Section for Ecoinformatics and Biodiversity, Center for Biodiversity Dynamics in a Changing World, Department of Bioscience, Aarhus University, 8000 Aarhus, Denmark;
School of Geosciences, University of Edinburgh, EH8 9XP Edinburgh, United Kingdom.
Proc Natl Acad Sci U S A. 2019 Jan 22;116(4):1213-1218. doi: 10.1073/pnas.1812969116. Epub 2019 Jan 7.
Tracking the progress of the Sustainable Development Goals (SDGs) and targeting interventions requires frequent, up-to-date data on social, economic, and ecosystem conditions. Monitoring socioeconomic targets using household survey data would require census enumeration combined with annual sample surveys on consumption and socioeconomic trends. Such surveys could cost up to $253 billion globally during the lifetime of the SDGs, almost double the global development assistance budget for 2013. We examine the role that satellite data could have in monitoring progress toward reducing poverty in rural areas by asking two questions: () Can household wealth be predicted from satellite data? () Can a socioecologically informed multilevel treatment of the satellite data increase the ability to explain variance in household wealth?
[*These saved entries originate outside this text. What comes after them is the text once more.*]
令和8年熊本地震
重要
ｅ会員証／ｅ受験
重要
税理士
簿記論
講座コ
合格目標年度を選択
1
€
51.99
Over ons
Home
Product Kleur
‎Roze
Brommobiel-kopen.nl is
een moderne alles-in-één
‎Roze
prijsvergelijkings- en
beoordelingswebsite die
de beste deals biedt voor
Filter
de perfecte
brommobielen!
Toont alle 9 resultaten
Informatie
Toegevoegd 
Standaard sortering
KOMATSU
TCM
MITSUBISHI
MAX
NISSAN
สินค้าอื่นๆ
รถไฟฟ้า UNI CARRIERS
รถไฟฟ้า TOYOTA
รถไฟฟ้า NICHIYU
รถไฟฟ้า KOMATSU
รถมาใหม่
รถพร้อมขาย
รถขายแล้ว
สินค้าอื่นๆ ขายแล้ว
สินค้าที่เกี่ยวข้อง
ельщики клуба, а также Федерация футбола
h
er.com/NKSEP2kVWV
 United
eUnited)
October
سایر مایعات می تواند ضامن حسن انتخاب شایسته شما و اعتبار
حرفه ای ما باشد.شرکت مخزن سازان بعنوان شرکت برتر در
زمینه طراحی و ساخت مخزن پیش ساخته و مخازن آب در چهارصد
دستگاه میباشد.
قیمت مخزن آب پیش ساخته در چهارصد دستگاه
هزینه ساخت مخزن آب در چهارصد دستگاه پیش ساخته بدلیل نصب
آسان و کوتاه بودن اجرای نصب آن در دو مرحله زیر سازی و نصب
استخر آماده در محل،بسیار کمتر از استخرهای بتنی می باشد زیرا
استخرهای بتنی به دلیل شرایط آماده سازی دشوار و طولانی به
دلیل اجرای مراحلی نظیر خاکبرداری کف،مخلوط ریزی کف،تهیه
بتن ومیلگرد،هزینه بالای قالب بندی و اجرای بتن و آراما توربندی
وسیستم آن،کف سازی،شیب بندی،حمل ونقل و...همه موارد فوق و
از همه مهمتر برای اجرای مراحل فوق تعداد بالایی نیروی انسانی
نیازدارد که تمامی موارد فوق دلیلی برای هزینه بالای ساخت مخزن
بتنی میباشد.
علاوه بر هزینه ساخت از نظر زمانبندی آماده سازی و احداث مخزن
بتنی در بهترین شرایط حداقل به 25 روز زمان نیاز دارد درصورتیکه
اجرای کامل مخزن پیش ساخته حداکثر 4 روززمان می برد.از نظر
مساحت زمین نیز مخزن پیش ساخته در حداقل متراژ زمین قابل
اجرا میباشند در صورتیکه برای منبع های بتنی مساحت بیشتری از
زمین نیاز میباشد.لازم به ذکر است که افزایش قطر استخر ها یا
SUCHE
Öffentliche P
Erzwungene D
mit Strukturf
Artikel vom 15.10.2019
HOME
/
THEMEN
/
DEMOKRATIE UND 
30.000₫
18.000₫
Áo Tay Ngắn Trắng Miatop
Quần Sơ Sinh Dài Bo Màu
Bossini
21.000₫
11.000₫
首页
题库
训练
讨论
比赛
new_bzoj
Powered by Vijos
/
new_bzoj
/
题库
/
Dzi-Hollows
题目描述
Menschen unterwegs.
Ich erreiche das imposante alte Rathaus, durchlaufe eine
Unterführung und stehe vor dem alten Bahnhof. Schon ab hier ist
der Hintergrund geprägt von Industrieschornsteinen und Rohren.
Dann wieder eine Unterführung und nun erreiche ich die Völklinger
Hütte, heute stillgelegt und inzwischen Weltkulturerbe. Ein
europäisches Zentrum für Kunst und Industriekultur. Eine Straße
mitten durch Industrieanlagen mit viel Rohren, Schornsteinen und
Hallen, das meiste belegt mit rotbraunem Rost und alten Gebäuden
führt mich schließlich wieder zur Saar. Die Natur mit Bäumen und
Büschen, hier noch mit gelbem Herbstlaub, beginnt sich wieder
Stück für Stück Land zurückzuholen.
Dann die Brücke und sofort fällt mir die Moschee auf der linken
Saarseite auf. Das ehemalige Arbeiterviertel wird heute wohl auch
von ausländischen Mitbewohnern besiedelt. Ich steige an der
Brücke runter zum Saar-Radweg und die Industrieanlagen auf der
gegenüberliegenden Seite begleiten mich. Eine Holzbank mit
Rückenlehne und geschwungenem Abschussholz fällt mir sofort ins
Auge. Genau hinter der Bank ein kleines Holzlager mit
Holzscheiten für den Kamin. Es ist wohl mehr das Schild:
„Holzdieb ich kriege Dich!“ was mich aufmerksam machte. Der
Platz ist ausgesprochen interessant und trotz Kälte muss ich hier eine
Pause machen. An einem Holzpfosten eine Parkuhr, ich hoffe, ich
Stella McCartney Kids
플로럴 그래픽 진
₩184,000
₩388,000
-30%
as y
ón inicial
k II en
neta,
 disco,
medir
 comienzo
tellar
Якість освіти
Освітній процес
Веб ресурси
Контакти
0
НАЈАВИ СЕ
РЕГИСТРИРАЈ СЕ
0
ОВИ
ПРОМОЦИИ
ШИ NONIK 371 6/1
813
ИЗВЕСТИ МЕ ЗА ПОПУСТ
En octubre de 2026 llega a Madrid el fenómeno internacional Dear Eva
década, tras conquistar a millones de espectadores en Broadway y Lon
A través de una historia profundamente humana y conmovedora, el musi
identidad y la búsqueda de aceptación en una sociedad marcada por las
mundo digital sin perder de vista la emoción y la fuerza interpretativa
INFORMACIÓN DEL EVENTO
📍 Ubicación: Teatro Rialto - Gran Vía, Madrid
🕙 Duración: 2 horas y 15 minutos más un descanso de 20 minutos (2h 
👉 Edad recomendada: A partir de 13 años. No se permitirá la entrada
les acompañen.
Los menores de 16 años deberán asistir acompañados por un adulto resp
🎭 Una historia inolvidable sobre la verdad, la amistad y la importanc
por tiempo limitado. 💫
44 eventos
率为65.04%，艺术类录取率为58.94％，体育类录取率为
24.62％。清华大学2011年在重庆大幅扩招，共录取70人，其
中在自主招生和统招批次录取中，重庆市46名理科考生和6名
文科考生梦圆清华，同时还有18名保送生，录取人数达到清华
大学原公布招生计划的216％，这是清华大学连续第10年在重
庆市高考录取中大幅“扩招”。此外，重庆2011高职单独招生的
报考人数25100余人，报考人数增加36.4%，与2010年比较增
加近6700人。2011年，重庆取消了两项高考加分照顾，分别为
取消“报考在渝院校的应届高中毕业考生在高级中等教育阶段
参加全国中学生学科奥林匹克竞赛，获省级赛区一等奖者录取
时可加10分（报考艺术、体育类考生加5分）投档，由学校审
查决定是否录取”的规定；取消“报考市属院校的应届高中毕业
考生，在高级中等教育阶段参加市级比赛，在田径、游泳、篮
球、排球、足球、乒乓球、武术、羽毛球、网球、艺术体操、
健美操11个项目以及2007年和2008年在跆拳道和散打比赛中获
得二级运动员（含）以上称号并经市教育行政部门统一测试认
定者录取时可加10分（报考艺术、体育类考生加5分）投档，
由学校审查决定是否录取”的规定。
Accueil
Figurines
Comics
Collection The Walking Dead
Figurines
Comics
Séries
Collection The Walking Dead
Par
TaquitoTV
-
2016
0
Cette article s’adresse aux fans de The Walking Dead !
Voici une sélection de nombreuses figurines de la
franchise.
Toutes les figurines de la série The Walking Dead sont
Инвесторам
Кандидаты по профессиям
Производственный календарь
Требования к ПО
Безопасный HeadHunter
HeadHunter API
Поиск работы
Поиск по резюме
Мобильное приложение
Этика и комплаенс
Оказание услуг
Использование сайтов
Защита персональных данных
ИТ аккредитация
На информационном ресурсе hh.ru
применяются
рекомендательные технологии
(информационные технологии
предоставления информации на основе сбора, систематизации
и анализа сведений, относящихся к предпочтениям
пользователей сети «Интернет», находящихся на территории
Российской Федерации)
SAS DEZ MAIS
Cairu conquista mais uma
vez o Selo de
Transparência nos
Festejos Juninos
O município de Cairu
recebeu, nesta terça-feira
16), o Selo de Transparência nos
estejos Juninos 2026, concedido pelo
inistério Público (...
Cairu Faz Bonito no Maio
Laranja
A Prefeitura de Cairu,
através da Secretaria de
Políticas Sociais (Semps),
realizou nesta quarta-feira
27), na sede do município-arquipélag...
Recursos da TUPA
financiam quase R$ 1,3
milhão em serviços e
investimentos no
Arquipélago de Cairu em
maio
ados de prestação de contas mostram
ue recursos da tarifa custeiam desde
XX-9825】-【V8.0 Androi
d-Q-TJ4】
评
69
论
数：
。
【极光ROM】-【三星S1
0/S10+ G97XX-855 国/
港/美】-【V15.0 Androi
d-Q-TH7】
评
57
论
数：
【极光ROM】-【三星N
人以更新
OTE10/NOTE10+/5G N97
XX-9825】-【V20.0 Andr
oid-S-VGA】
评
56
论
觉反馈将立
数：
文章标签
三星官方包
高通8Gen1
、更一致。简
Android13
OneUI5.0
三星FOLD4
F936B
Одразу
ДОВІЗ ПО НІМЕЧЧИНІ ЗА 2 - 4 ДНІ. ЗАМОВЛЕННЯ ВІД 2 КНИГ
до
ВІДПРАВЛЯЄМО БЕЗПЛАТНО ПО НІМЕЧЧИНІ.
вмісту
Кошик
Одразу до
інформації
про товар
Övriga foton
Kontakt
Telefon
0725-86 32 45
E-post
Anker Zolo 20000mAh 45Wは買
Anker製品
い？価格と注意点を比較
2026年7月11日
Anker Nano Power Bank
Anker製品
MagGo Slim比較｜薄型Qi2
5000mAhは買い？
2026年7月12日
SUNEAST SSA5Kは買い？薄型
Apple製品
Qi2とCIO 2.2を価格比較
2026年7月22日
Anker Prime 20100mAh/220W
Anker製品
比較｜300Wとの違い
We found that satellite data explained up to 62% of the variation in household level wealth in a rural area of western Kenya when using a multilevel approach. This was a 10% increase compared with previously used single-level methods, which do not consider details of spatial landscape use. The size of buildings within a family compound (homestead), amount of bare agricultural land surrounding a homestead, amount of bare ground inside the homestead, and the length of growing season were important predictor variables. Our results show that a multilevel approach linking satellite and household data allows improved mapping of homestead characteristics, local land uses, and agricultural productivity, illustrating that satellite data can support the data revolution required for monitoring SDGs, especially those related to poverty and leaving no one behind.
跟踪可持续发展目标(SDGs)的进展并针对干预措施进行定位需要经常获取最新的社会、经济和生态条件数据。使用家庭调查数据监测社会经济目标,需要普查登记和年度消费及社会经济趋势抽样调查相结合。在 SDGs 的整个生命周期内,这种调查的全球费用可能高达 2530 亿美元,几乎是 2013 年全球发展援助预算的两倍。我们通过询问两个问题来探讨卫星数据在监测农村地区减贫进展方面可以发挥的作用:(1)能否根据卫星数据预测家庭财富?(2)能否通过对卫星数据进行社会生态知情的多层次处理来提高解释家庭财富差异的能力?我们发现,在肯尼亚西部一个农村地区,使用多层次方法,卫星数据可以解释高达 62%的家庭财富水平的差异。与以前使用的不考虑空间景观使用细节的单一层次方法相比,这一比例提高了 10%。家庭大院(宅基地)内建筑物的大小、宅基地周围裸露的农业用地面积、宅基地内裸露的土地面积以及生长季节的长度是重要的预测变量。我们的研究结果表明,将卫星数据与家庭数据联系起来的多层次方法可以改进宅基地特征、当地土地利用和农业生产力的绘制,表明卫星数据可以支持监测 SDGs 所需的数据革命,尤其是那些与贫困和不落下任何人有关的目标。